## Exercise
Carry on the blog post about chickens, which appears below, from the point where it stops.

## Given passage
--- --- ---

Thursday, November 16, 2006

HELLO, CHICKEN!




This photo is of Oreo, the chicken I sponsor at Catskill Animal Sanctuary.



Chickens are very social animals. According to Rex Bowlby, the author of PLANT ROOTS, adult chickens can recognize and remember about 100 other chickens, based mainly on features of the head and neck. Chickens keep themselves very clean by giving themselves dust baths (it's actually clean soil they use, not dust), and it's been found that some chickens enjoy watching television and listening to music. When chickens and roosters flirt, they dance around each other in a way that resembles waltzing.

Here's an excerpt from a sweet book called MY FINE FEATHERED FRIEND by NY Times food critic Williams Grimes, who was surprised one day to find a chicken in his New York City back yard:

" I ran across a funny article by a man who had grown up on a farm in western New York in the 1850s, tending to a flock of a hundred chickens, which he and his brother would observe, hour after hour. Chickens were in a way their television. Every one of those hundred chickens had a name and a distinct character, it seems. They possessed all the human emotions and character traits, in somewhat simplified form. They could be vain, sneaky, and courageous. They could be embarassed. they schemed and plotted, especially about food. A hen that managed to catch a mouse (this talent was news to me) would saunter off to a remote location with her prize. On the way, she would make a point of giving off noises that signaled to the rest of the flock that nothing special was going on. Once out of sight, she would feast greedily."

--- --- ---

## Data to examine
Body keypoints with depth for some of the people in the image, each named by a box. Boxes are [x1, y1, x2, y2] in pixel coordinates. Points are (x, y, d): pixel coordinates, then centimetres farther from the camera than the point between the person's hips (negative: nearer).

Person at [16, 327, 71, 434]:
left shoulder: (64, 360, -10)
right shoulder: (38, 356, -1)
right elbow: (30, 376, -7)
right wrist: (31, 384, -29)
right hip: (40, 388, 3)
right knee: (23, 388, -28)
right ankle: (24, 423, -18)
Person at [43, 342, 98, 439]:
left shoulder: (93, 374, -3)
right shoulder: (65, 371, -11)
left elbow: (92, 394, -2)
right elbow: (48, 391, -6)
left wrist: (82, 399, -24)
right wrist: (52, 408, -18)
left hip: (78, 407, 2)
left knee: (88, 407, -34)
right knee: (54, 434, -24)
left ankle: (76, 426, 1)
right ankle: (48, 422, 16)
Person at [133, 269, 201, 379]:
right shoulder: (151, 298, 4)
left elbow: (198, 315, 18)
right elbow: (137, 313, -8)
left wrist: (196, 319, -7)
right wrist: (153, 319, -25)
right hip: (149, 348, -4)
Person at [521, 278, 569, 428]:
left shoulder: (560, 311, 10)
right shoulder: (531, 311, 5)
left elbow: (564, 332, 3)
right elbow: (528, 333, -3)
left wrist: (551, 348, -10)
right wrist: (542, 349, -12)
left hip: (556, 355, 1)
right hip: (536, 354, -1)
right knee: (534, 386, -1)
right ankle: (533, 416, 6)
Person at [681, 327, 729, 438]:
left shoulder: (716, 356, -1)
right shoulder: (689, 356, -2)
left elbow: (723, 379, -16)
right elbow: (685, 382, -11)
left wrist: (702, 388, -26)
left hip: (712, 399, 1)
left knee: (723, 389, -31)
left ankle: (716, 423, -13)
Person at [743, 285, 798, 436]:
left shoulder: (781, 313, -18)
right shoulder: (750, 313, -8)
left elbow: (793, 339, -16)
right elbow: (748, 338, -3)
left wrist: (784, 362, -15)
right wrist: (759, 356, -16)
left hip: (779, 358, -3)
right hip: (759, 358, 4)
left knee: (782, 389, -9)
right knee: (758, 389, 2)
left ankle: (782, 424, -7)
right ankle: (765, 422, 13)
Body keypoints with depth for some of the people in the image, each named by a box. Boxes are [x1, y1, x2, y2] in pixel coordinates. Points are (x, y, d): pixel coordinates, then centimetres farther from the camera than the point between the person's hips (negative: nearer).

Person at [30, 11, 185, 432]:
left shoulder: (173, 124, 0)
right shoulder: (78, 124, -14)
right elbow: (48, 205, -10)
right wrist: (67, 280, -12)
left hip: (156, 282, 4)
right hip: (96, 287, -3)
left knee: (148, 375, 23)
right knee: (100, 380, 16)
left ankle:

--- --- ---

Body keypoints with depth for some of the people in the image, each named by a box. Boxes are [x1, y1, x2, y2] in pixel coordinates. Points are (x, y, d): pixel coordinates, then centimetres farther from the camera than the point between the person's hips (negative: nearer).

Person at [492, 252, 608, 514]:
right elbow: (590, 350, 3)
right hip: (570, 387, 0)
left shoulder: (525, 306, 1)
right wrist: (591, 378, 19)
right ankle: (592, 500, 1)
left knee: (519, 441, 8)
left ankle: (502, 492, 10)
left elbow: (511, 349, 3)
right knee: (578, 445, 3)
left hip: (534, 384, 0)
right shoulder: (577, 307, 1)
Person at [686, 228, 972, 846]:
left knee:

--- --- ---

## Result of the exercise
Here's another excerpt from an amazing book, THE PIG WHO SANG TO THE MOON-THE EMOTIONAL WORLD OF FARM ANIMALS by Jeffrey Moussaieff Masson:

"A chicken flew into my arms. I didn't even know that chickens could fly, and suddenly one was landing on me. It happened when I was visiting a farm sanctuary. If I had been younger I would have asked my parents if I could take her home, please! After all, she chose me. Never mind that she chose everybody; she was a particularly friendly chicken. She made soft, strange cooing sounds and nestled into my arms like a happy kitten. I was won over. This was no ordinary chicken, I decided.
In fact, she was an ordinary chicken, but simply one who had no reason to believe that people were after her.
In the wild, both hen and cock elude their enemies, form intense friendships, protect their brood, and greet the golden dawn with a burst of song. This is how chickens and roosters were meant to live."

So, what is life like for a typical US chicken?

90% of American chickens are raised on factory farms, which house up to 80,000 chickens. The chickens we eat ("boilers"), which have natural lifespans of 13-14 years, are killed at 2 months old, and the chickens who lay eggs ("layers") are killed at 2 years old.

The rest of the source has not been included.